I’ve been through a few different products over the years, including Sourceforge, Trac and Redmine — all of which were and are brilliant, but far too focused on development. Finally, around 12 months ago, I started looking elsewhere for my user support — “Surely there’s something better!” I told myself. Thankfully, there was: Get Satisfaction. From Wikipedia’s description of Get Satisfaction:
The company describes its product as “people-powered customer service”. On the website, anyone can ask a question, submit an idea or complaint, or give praise; all posts can be read by anyone. Companies can respond to issues regarding their products or services; official responses are marked as official answers to separate them from other responses. Users can rate responses based on how well they resolve the issue.
I started seriously looking at Get Satisfaction around May last year, and at the time I was very impressed. When I publicly launched Hyperspaces earlier this year, there was a Get Satisfaction page for it on launch day.
And for a time, it was great — I’m a big believer in being hands on and communicative. If there’s a problem with my product, I take care to publicly acknowledge that I’ve got the message even if I have no idea how to fix it yet. I did that — I answered, and answered and answered. I think my users appreciated it. w00t!
Then the clouds started to form.
With more questions being posted, the page started getting really messy, and I honestly believe quite hard to use. The interface now seemed cluttered and obstructive rather than helpful, and I was getting lots of duplicate questions — “this isn’t working how it’s supposed to”. I’m a developer, not a user of my product, so I don’t pretend that I always know what mine are thinking, but surely this wasn’t an easy way to get an answer to your question?
I am at the point now where I am seriously reviewing other options for user support. The problem is, I’m yet to find something that’s as simple — and more importantly, free — as Get Satisfaction. entp’s Tender looks really, really nice — but it’s expensive for me.
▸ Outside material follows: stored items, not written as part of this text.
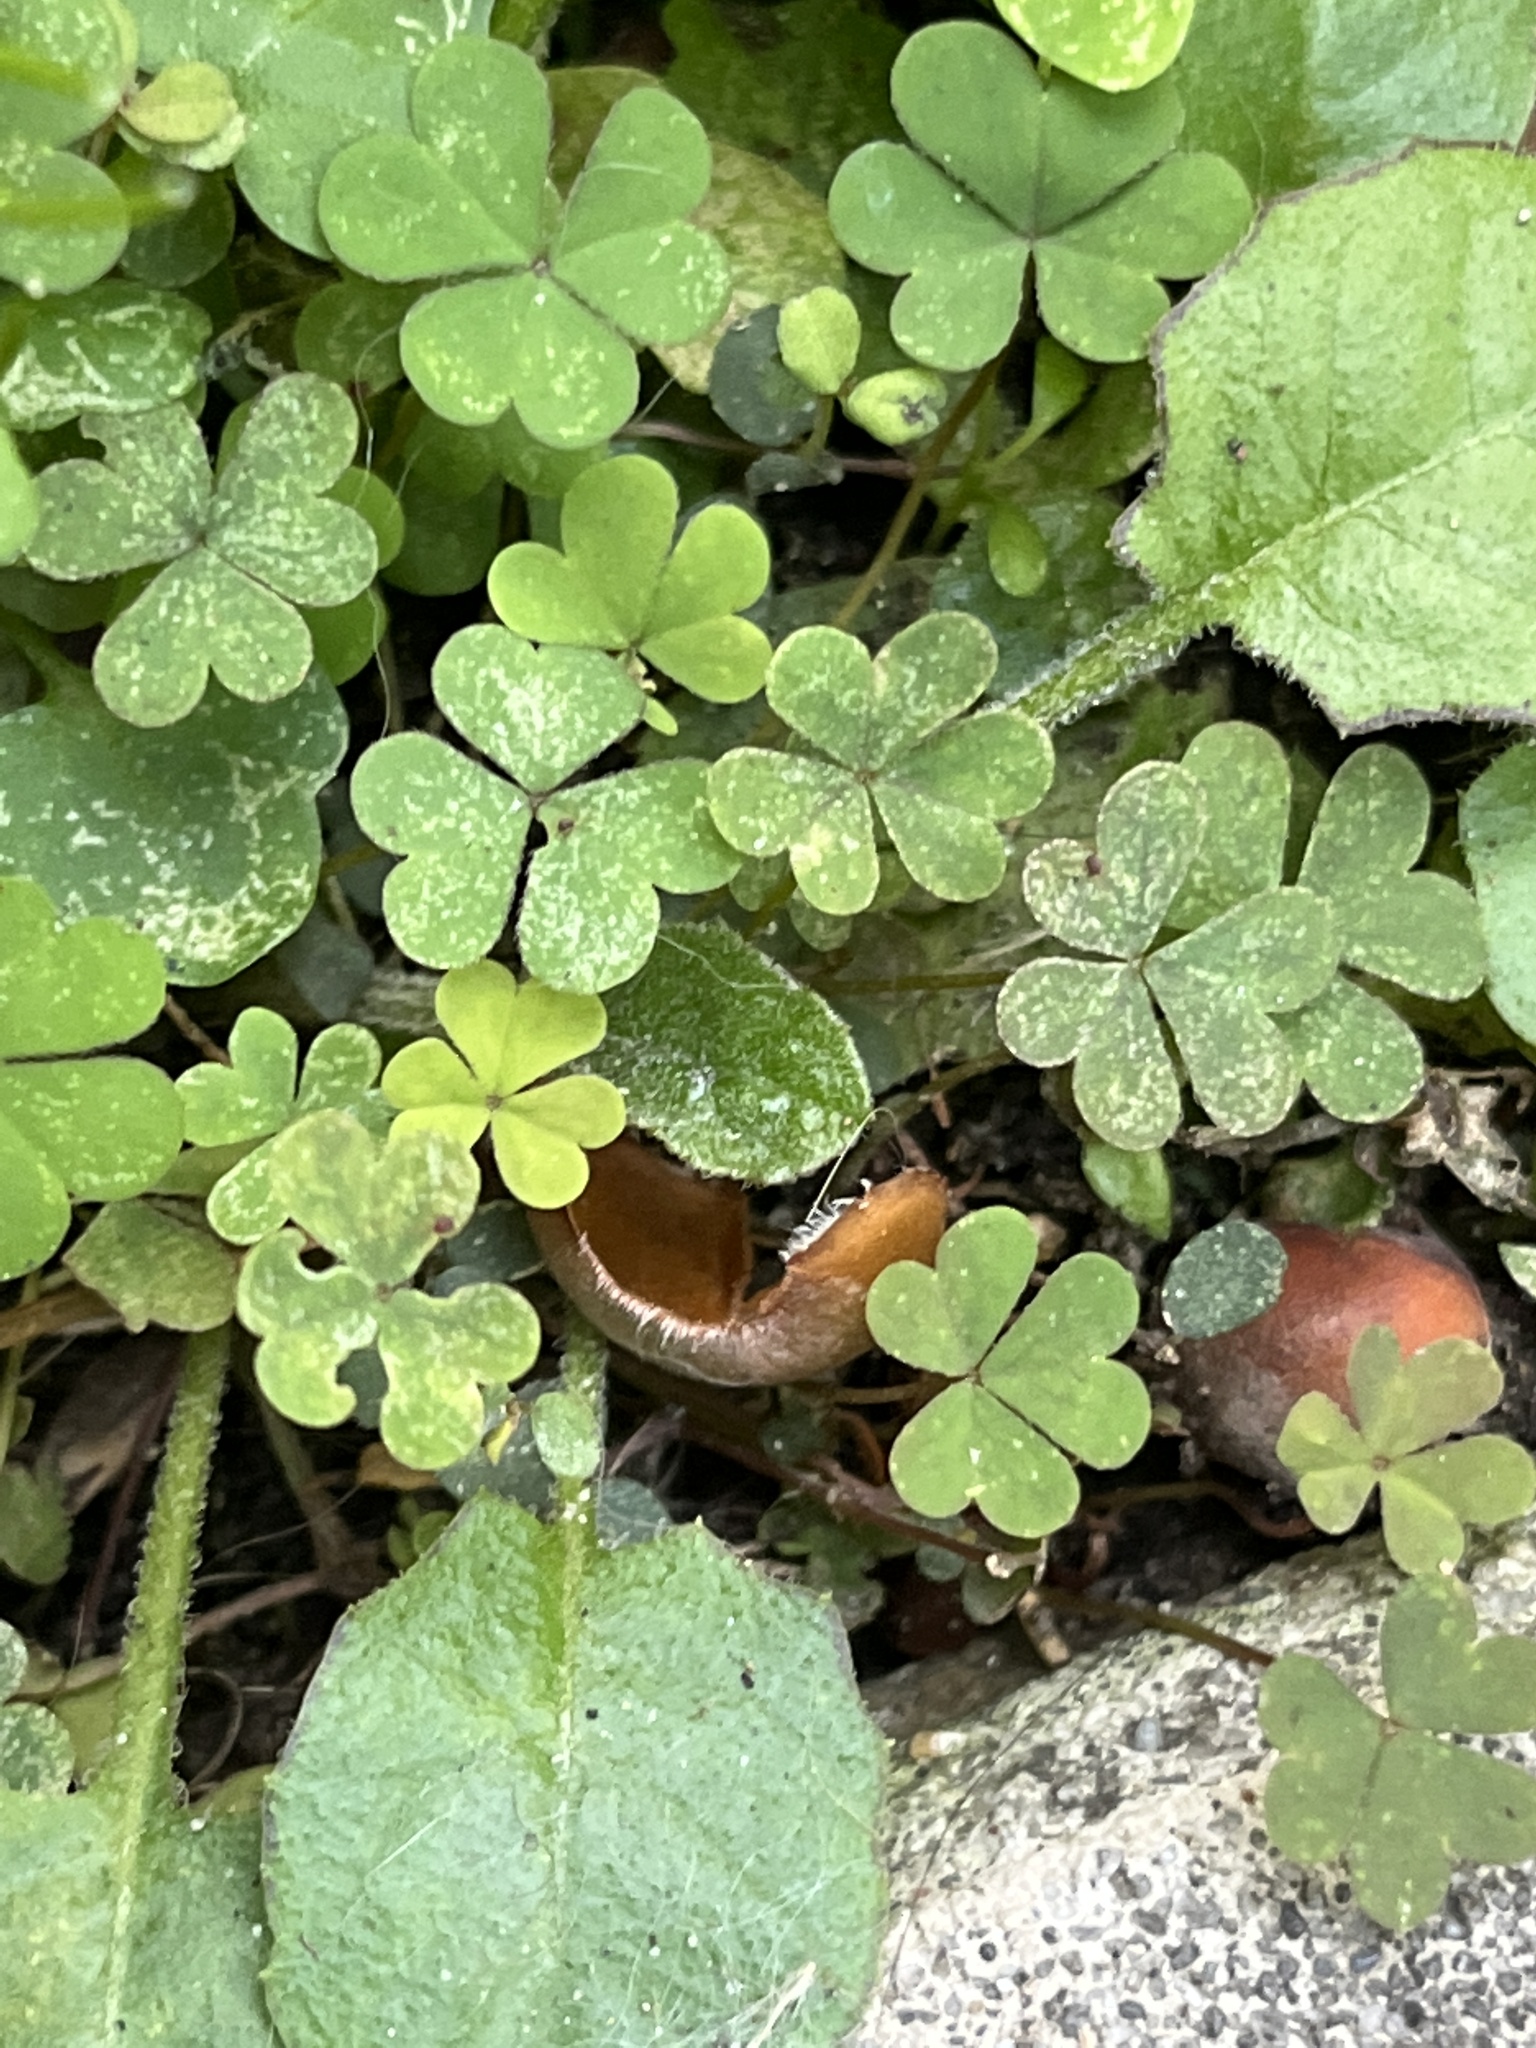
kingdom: Plantae
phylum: Tracheophyta
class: Magnoliopsida
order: Oxalidales
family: Oxalidaceae
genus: Oxalis
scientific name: Oxalis corniculata
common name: Procumbent yellow-sorrel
To complicate matters further, Get Satisfaction has just released version 2.0 of their site. The company overview is now a fantastic layout — nice, simple and straight-forward. It’s categorised and visually sorted. The product pages aren’t so lucky — they’re still a formless mess, and I have a hard time understanding why there’s not some structure to them.
Company Overview
Product Support
I’ll keep this post updated with what I decide to do, but right now I’m seriously weighing up whether it’s worth pouring some of the money I’ve made from Hyperspaces into a really good support package from somewhere like entp.